## Assigned task
Copy the data below word for word, from its first line through the line with "13: (348, 73)". Leave out the pictures.

## Extracted material
-.-.-
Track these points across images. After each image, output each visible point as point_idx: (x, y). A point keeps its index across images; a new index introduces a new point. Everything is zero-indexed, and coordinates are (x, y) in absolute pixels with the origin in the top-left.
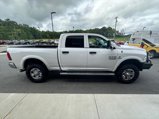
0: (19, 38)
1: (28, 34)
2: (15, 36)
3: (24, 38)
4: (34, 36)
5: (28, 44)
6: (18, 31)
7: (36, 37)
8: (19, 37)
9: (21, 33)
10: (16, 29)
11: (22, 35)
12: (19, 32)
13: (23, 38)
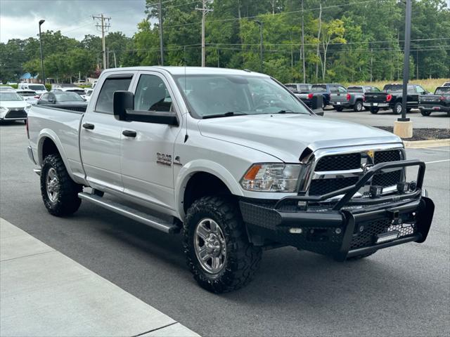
0: (330, 72)
1: (385, 46)
2: (312, 60)
3: (353, 71)
4: (418, 56)
5: (359, 108)
6: (331, 32)
7: (428, 60)
8: (327, 68)
9: (344, 41)
10: (327, 22)
11: (347, 56)
12: (334, 36)
13: (348, 73)
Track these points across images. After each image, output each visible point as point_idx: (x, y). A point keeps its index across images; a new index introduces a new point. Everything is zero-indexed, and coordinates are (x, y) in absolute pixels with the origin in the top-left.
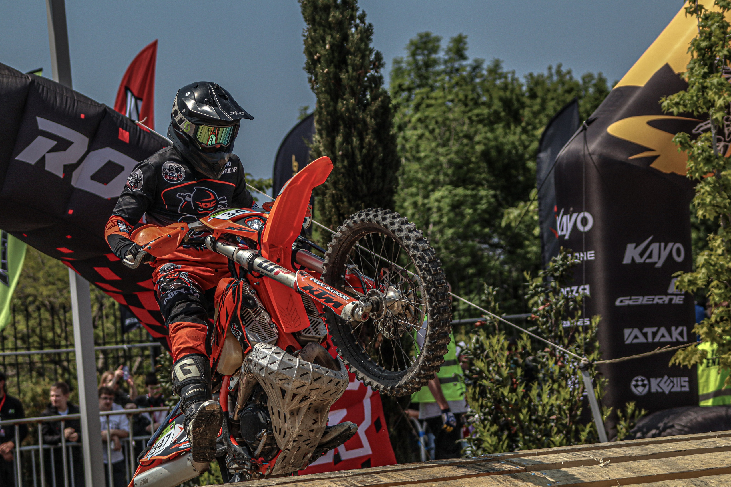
-.-.-
## Result of the task
Track these points across images. After each image, output each visible point as point_idx: (x, y). A point keeps its index across images; a new index introduces a new point. Everything is zero-indexed, and coordinates are (x, y) in absolute pixels with the origin in the top-left.
0: (19, 38)
1: (28, 34)
2: (15, 36)
3: (24, 38)
4: (34, 36)
5: (28, 44)
6: (18, 31)
7: (36, 37)
8: (19, 37)
9: (21, 33)
10: (16, 29)
11: (22, 35)
12: (19, 32)
13: (23, 38)
0: (330, 72)
1: (385, 46)
2: (312, 60)
3: (353, 71)
4: (418, 56)
5: (359, 108)
6: (331, 32)
7: (428, 60)
8: (327, 68)
9: (344, 41)
10: (327, 22)
11: (347, 56)
12: (334, 36)
13: (348, 73)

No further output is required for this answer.